[Start of section]

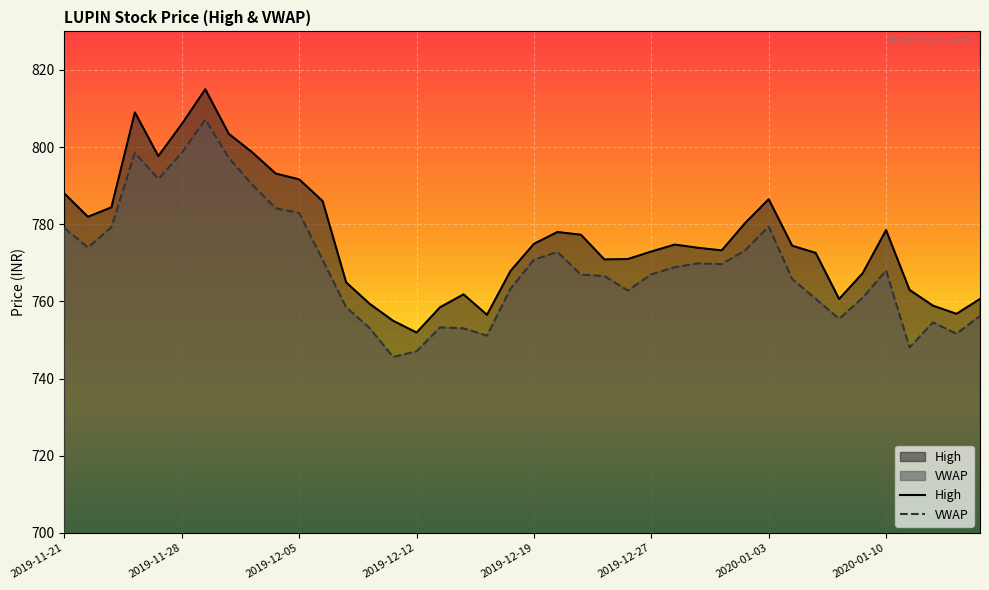

Reading left to right, transcribe all the data shown in this chart.

High: 2019-11-21=788.0	2019-11-22=782.0	2019-11-25=784.4	2019-11-26=809.0	2019-11-27=797.7	2019-11-28=806.0	2019-11-29=815.0	2019-12-02=803.5	2019-12-03=798.6	2019-12-04=793.1	2019-12-05=791.6	2019-12-06=786.0	2019-12-09=765.0	2019-12-10=759.4	2019-12-11=755.0	2019-12-12=752.0	2019-12-13=758.5	2019-12-16=761.9	2019-12-17=756.5	2019-12-18=767.9	2019-12-19=775.0	2019-12-20=778.0	2019-12-23=777.3	2019-12-24=770.9	2019-12-26=771.0	2019-12-27=773.0	2019-12-30=774.8	2019-12-31=773.9	2020-01-01=773.2	2020-01-02=780.4	2020-01-03=786.5	2020-01-06=774.5	2020-01-07=772.6	2020-01-08=760.6	2020-01-09=767.3	2020-01-10=778.5	2020-01-13=763.0	2020-01-14=758.9	2020-01-15=756.8	2020-01-16=760.6
VWAP: 2019-11-21=779.0	2019-11-22=774.0	2019-11-25=779.2	2019-11-26=798.6	2019-11-27=791.7	2019-11-28=798.5	2019-11-29=807.1	2019-12-02=797.2	2019-12-03=790.2	2019-12-04=784.1	2019-12-05=782.9	2019-12-06=770.8	2019-12-09=758.5	2019-12-10=753.1	2019-12-11=745.6	2019-12-12=747.1	2019-12-13=753.3	2019-12-16=753.0	2019-12-17=751.1	2019-12-18=763.3	2019-12-19=770.8	2019-12-20=772.9	2019-12-23=767.0	2019-12-24=766.6	2019-12-26=762.8	2019-12-27=767.0	2019-12-30=768.9	2019-12-31=769.9	2020-01-01=769.7	2020-01-02=773.3	2020-01-03=779.4	2020-01-06=765.8	2020-01-07=760.7	2020-01-08=755.5	2020-01-09=760.9	2020-01-10=768.0	2020-01-13=748.1	2020-01-14=754.6	2020-01-15=751.6	2020-01-16=756.3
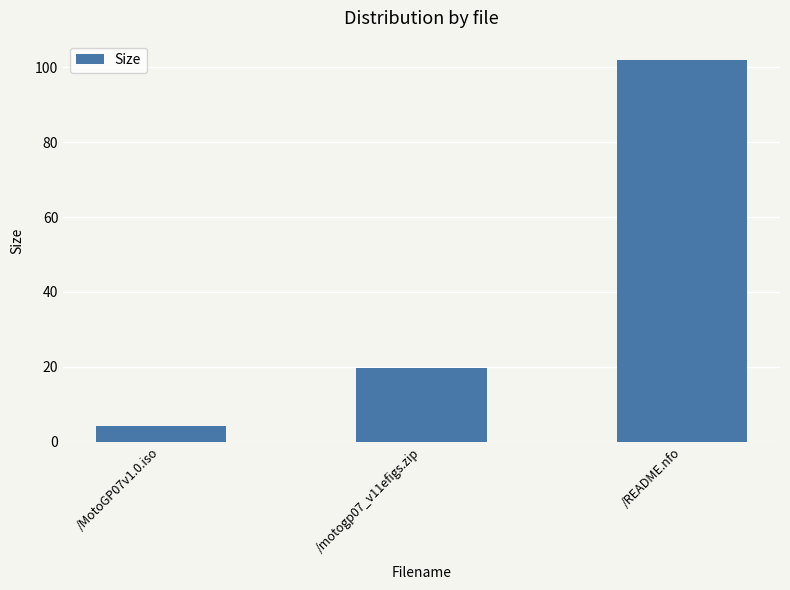

At which label is the value closest to 53?

/motogp07_v11efigs.zip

[End of section]

--- THE PROBLEM ---
Reproduce every line of the records above word for word, omitting the pictures.

--- RESULT OF THE TASK ---
Reading left to right, transcribe all the data shown in this chart.

High: 2019-11-21=788.0	2019-11-22=782.0	2019-11-25=784.4	2019-11-26=809.0	2019-11-27=797.7	2019-11-28=806.0	2019-11-29=815.0	2019-12-02=803.5	2019-12-03=798.6	2019-12-04=793.1	2019-12-05=791.6	2019-12-06=786.0	2019-12-09=765.0	2019-12-10=759.4	2019-12-11=755.0	2019-12-12=752.0	2019-12-13=758.5	2019-12-16=761.9	2019-12-17=756.5	2019-12-18=767.9	2019-12-19=775.0	2019-12-20=778.0	2019-12-23=777.3	2019-12-24=770.9	2019-12-26=771.0	2019-12-27=773.0	2019-12-30=774.8	2019-12-31=773.9	2020-01-01=773.2	2020-01-02=780.4	2020-01-03=786.5	2020-01-06=774.5	2020-01-07=772.6	2020-01-08=760.6	2020-01-09=767.3	2020-01-10=778.5	2020-01-13=763.0	2020-01-14=758.9	2020-01-15=756.8	2020-01-16=760.6
VWAP: 2019-11-21=779.0	2019-11-22=774.0	2019-11-25=779.2	2019-11-26=798.6	2019-11-27=791.7	2019-11-28=798.5	2019-11-29=807.1	2019-12-02=797.2	2019-12-03=790.2	2019-12-04=784.1	2019-12-05=782.9	2019-12-06=770.8	2019-12-09=758.5	2019-12-10=753.1	2019-12-11=745.6	2019-12-12=747.1	2019-12-13=753.3	2019-12-16=753.0	2019-12-17=751.1	2019-12-18=763.3	2019-12-19=770.8	2019-12-20=772.9	2019-12-23=767.0	2019-12-24=766.6	2019-12-26=762.8	2019-12-27=767.0	2019-12-30=768.9	2019-12-31=769.9	2020-01-01=769.7	2020-01-02=773.3	2020-01-03=779.4	2020-01-06=765.8	2020-01-07=760.7	2020-01-08=755.5	2020-01-09=760.9	2020-01-10=768.0	2020-01-13=748.1	2020-01-14=754.6	2020-01-15=751.6	2020-01-16=756.3

At which label is the value closest to 53?

/motogp07_v11efigs.zip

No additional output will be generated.